# Weibull integral

1. Mar 20, 2010

### longrob

Can someone explain this..
$$P(v)=\frac{\beta}{\eta}\intop_{0}^{v}\left(\frac{v}{\eta}\right)^{\beta-1}\exp\left(-\left(\frac{v}{\eta}\right)^{\beta}\right)dv=\intop_{0}^{x}e^{-x}dx\hphantom{}\; where\phantom{\:}x=\left(\frac{v}{\eta}\right)^{\beta}$$

Thanks !

2. Mar 20, 2010

### Galileo

It just seems like a change of variable, but beware your notation.
In the first integral you use v both as the integration variable and in the upper limit of integration. In the second, x plays both those roles too.
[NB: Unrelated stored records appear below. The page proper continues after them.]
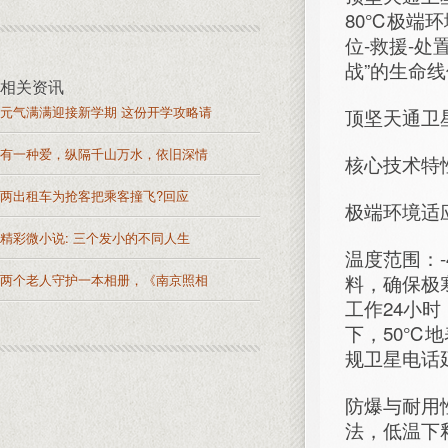
80℃极端
位-救援-
战”的生命
相关资讯
元气满满迎接新学期 这份开学攻略请
顶坚天通卫
有一种爱，纵隔千山万水，依旧深情
核心技术特
两出租车为抢客把乘客撞飞?回应
极端环境适
精彩微小说: 三个发小的不同人生
温度范围：
料，确保极
两个老人守护一本相册，《南京照相
工作24小
下，50℃
规卫星电话
防爆与耐用
法，低温下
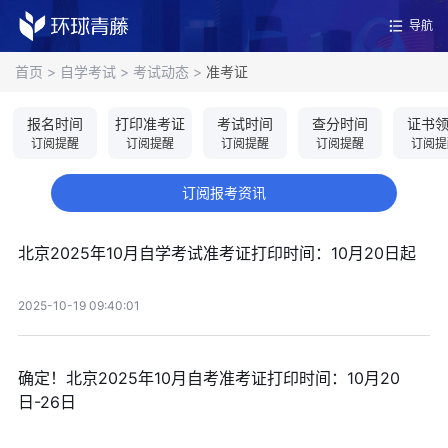
导航
首页
>
自学考试
>
考试动态
>
准考证
报名时间
打印准考证
考试时间
查分时间
证书
订阅提醒
订阅提醒
订阅提醒
订阅提醒
订阅提
订阅报考资讯
北京2025年10月自学考试准考证打印时间：10月20日起
2025-10-19 09:40:01
确定！北京2025年10月自考准考证打印时间：10月20
日-26日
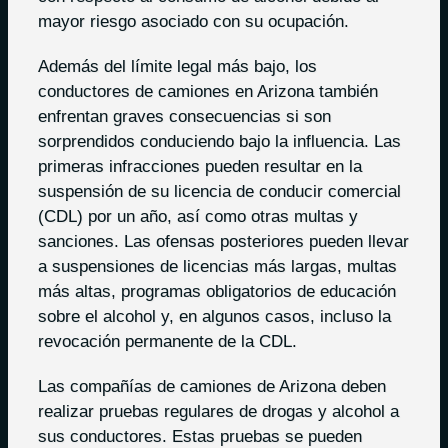
mayor riesgo asociado con su ocupación.
Además del límite legal más bajo, los
conductores de camiones en Arizona también
enfrentan graves consecuencias si son
sorprendidos conduciendo bajo la influencia. Las
primeras infracciones pueden resultar en la
suspensión de su licencia de conducir comercial
(CDL) por un año, así como otras multas y
sanciones. Las ofensas posteriores pueden llevar
a suspensiones de licencias más largas, multas
más altas, programas obligatorios de educación
sobre el alcohol y, en algunos casos, incluso la
revocación permanente de la CDL.
Las compañías de camiones de Arizona deben
realizar pruebas regulares de drogas y alcohol a
sus conductores. Estas pruebas se pueden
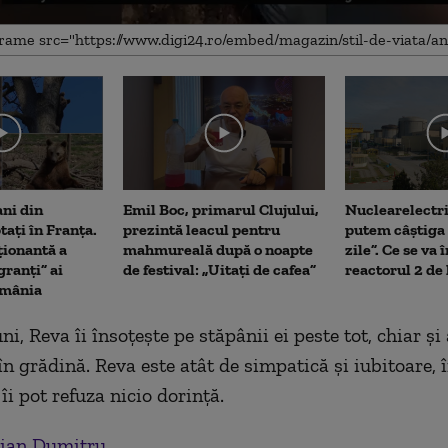
me
ani din
Emil Boc, primarul Clujului,
Nuclearelectri
tați în Franța.
prezintă leacul pentru
putem câștiga 
ionantă a
mahmureală după o noapte
zile”. Ce se va
ranți” ai
de festival: „Uitați de cafea”
reactorul 2 de
omânia
ni, Reva îi însoțește pe stăpânii ei peste tot, chiar ș
în grădină. Reva este atât de simpatică și iubitoare, 
îi pot refuza nicio dorință.
ian Dumitru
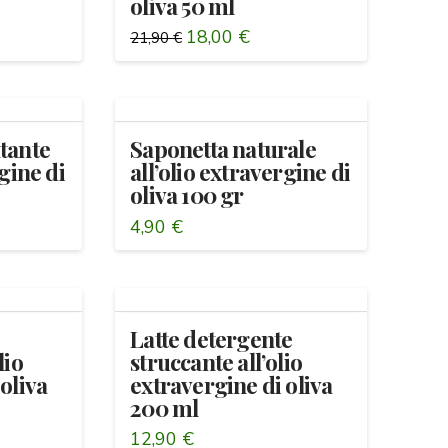
oliva 50 ml
Il
Il
18,00
€
21,90
€
prezzo
prezzo
originale
attuale
era:
è:
21,90 €.
18,00 €.
tante
Saponetta naturale
rgine di
all’olio extravergine di
oliva 100 gr
4,90
€
Latte detergente
lio
struccante all’olio
oliva
extravergine di oliva
200 ml
12,90
€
This is confusing.
I'd call the integration variable v' in the first one, then just make a change of variable substitution.

3. Mar 20, 2010

### arildno

In line with Galileo's comment, this is how you should write it:
$$P(v)=\frac{\beta}{\eta}\intop_{0}^{v}\left(\frac{V}{\eta}\right)^{\beta-1}\exp\left(-\left(\frac{V}{\eta}\right)^{\beta}\right)dV=\intop_{0}^{x(v)}e^{-X}dX\hphantom{}\; where\phantom{\:}x(v)=\left(\frac{v}{\eta}\right)^{\beta}$$

4. Mar 20, 2010

Thanks !!